Spontaneous Spatial Inversion Symmetry Breaking and Spin Hall Effect in a Spin-ice Double-exchange Model on a Pyrochlore Lattice
Hiroaki Ishizuka, Yukitoshi Motome

TL;DR
This study reveals that a spin-ice double-exchange model on a pyrochlore lattice spontaneously forms tetrahedral spin clusters that break spatial inversion symmetry and exhibit a nonzero spin Hall effect, independent of spin-orbit coupling.
Contribution
It demonstrates the emergence of a spin Hall effect driven by intersite-multipole order in a spin-ice model without relying on spin-orbit interaction.
Findings
Formation of tetrahedral spin clusters breaks inversion symmetry.
Nonzero spin Hall conductivity observed in the spin-cluster phase.

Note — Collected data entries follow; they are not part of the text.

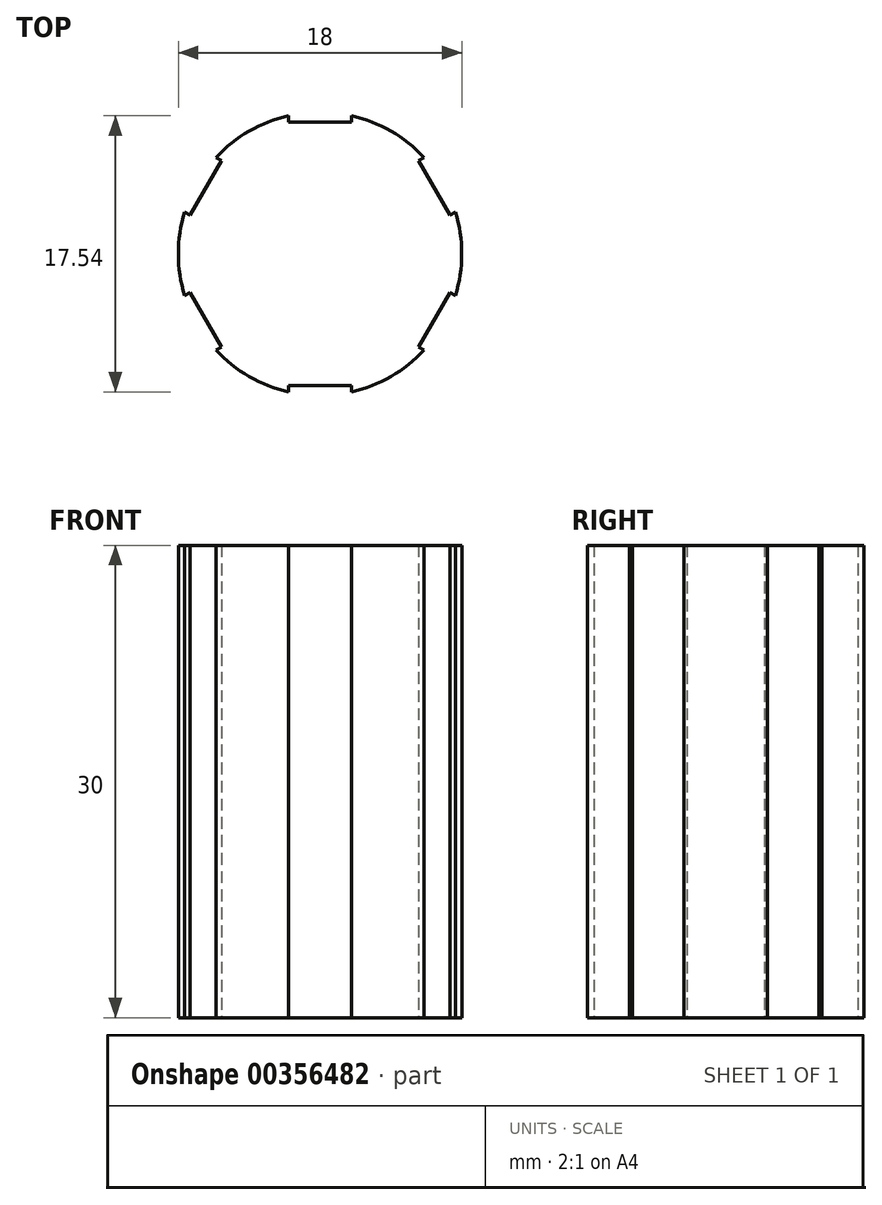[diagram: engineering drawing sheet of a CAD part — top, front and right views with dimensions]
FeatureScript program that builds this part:
annotation { "Feature Type Name" : "Feature", "Feature Type Description" : "" }
export const myFeature = defineFeature(function(context is Context, id is Id, definition is map)
    precondition{}
    {
        {
            var Q0;
            Q0=qCreatedBy(makeId("Top.planeOp"),FACE);
            var sketch = newSketch(context, id + "F0", { "sketchPlane" : qUnion([Q0])});
            skCircle(sketch, "E0", {"center": v(0, 0) * mm, "radius": 10 * mm});
            skArc(sketch, "E1", {"start": v(2, -8.77) * mm, "mid": v(4.5, -7.8) * mm, "end": v(6.6, -6.12) * mm});
            skLineSegment(sketch, "E2.left", {"start": v(2, 8.77) * mm, "end": v(2, 8.38) * mm});
            skLineSegment(sketch, "E2.right", {"start": v(-2, 8.77) * mm, "end": v(-2, 8.38) * mm});
            skLineSegment(sketch, "E3.MirrorCS", {"start": v(-8.6, -2.66) * mm, "end": v(-8.26, -2.46) * mm});
            skLineSegment(sketch, "E4.MirrorCS", {"start": v(-6.6, -6.12) * mm, "end": v(-6.26, -5.92) * mm});
            skLineSegment(sketch, "E5.MirrorCS", {"start": v(-6.6, 6.12) * mm, "end": v(-6.26, 5.92) * mm});
            skLineSegment(sketch, "E6.MirrorCS", {"start": v(-8.6, 2.66) * mm, "end": v(-8.26, 2.46) * mm});
            skPoint(sketch, "E7.orphan", {"position": v(-8.72, 7.35) * mm});
            skPoint(sketch, "E8.orphan", {"position": v(-10.72, 3.88) * mm});
            skPoint(sketch, "E9.orphan", {"position": v(-10.72, -3.88) * mm});
            skPoint(sketch, "E10.orphan", {"position": v(-8.72, -7.35) * mm});
            skPoint(sketch, "E2.top.end.orphan", {"position": v(-2, -11.23) * mm});
            skPoint(sketch, "E11.orphan", {"position": v(2, -11.23) * mm});
            skPoint(sketch, "E12.orphan", {"position": v(8.72, -7.35) * mm});
            skPoint(sketch, "E13.orphan", {"position": v(10.72, -3.88) * mm});
            skPoint(sketch, "E14.orphan", {"position": v(10.72, 3.88) * mm});
            skPoint(sketch, "E15.orphan", {"position": v(8.72, 7.35) * mm});
            skPoint(sketch, "E16.orphan", {"position": v(2, 11.23) * mm});
            skPoint(sketch, "E17.orphan", {"position": v(-2, 11.23) * mm});
            skLineSegment(sketch, "E18", {"start": v(-8.26, -2.46) * mm, "end": v(-6.26, -5.92) * mm});
            skLineSegment(sketch, "E19.MirrorCS", {"start": v(8.26, -2.46) * mm, "end": v(6.26, -5.92) * mm});
            skLineSegment(sketch, "E20.MirrorCS", {"start": v(-8.26, 2.46) * mm, "end": v(-6.26, 5.92) * mm});
            skLineSegment(sketch, "E21.MirrorCS", {"start": v(8.26, 2.46) * mm, "end": v(6.26, 5.92) * mm});
            skLineSegment(sketch, "E22.MirrorCS", {"start": v(2, 8.38) * mm, "end": v(-2, 8.38) * mm});
            skLineSegment(sketch, "E23.MirrorCS", {"start": v(-2, -8.38) * mm, "end": v(2, -8.38) * mm});
            skLineSegment(sketch, "E24.trimOffspring", {"start": v(6.26, 5.92) * mm, "end": v(6.6, 6.12) * mm});
            skLineSegment(sketch, "E25.trimOffspring", {"start": v(8.26, 2.46) * mm, "end": v(8.6, 2.66) * mm});
            skLineSegment(sketch, "E26.trimOffspring", {"start": v(8.26, -2.46) * mm, "end": v(8.6, -2.66) * mm});
            skLineSegment(sketch, "E27.trimOffspring", {"start": v(6.26, -5.92) * mm, "end": v(6.6, -6.12) * mm});
            skLineSegment(sketch, "E28.trimOffspring", {"start": v(2, -8.38) * mm, "end": v(2, -8.77) * mm});
            skLineSegment(sketch, "E29.trimOffspring", {"start": v(-2, -8.38) * mm, "end": v(-2, -8.77) * mm});
            skArc(sketch, "E30.trimOffspring", {"start": v(-6.6, -6.12) * mm, "mid": v(-4.5, -7.8) * mm, "end": v(-2, -8.77) * mm});
            skArc(sketch, "E31.trimOffspring", {"start": v(-8.6, 2.66) * mm, "mid": v(-9, 0) * mm, "end": v(-8.6, -2.66) * mm});
            skArc(sketch, "E32.trimOffspring", {"start": v(-2, 8.77) * mm, "mid": v(-4.5, 7.8) * mm, "end": v(-6.6, 6.12) * mm});
            skArc(sketch, "E33.trimOffspring", {"start": v(6.6, 6.12) * mm, "mid": v(4.5, 7.8) * mm, "end": v(2, 8.77) * mm});
            skArc(sketch, "E34.trimOffspring", {"start": v(8.6, -2.66) * mm, "mid": v(9, 0) * mm, "end": v(8.6, 2.66) * mm});
            skSolve(sketch);
        }
        {
            var Q0;
            Q0=makeQuery(id+"F0.imprint","IMPRINT",FACE,{"disambiguationData":[TD([[makeQuery(id+"F0.imprint","IMPRINT",EDGE,{"derivedFrom":sQuery(id+"F0.wireOp",EDGE,"E1")}),1.0]])]});
            extrude(context, id + "F1", {"entities" : qUnion([Q0]), "depth" : 30 * mm});
        }
    });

Spin Hall effect arises from intersite-multipole order, not spin-orbit coupling.
Abstract
A formation of tetrahedral spin clusters is discovered by Monte Carlo simulation for a spin-ice type double-exchange model on a pyrochlore lattice. The spin-cluster phase is magnetically disordered, but breaks spatial inversion symmetry spontaneously by developing noncoplanar four-spin molecules periodically on the pyrochlore lattice. We find that the system exhibits a nonzero spin Hall conductivity in the spin-cluster phase. The result suggests that an intersite-multipole order induces the unconventional spin Hall state without the spin-orbit interaction.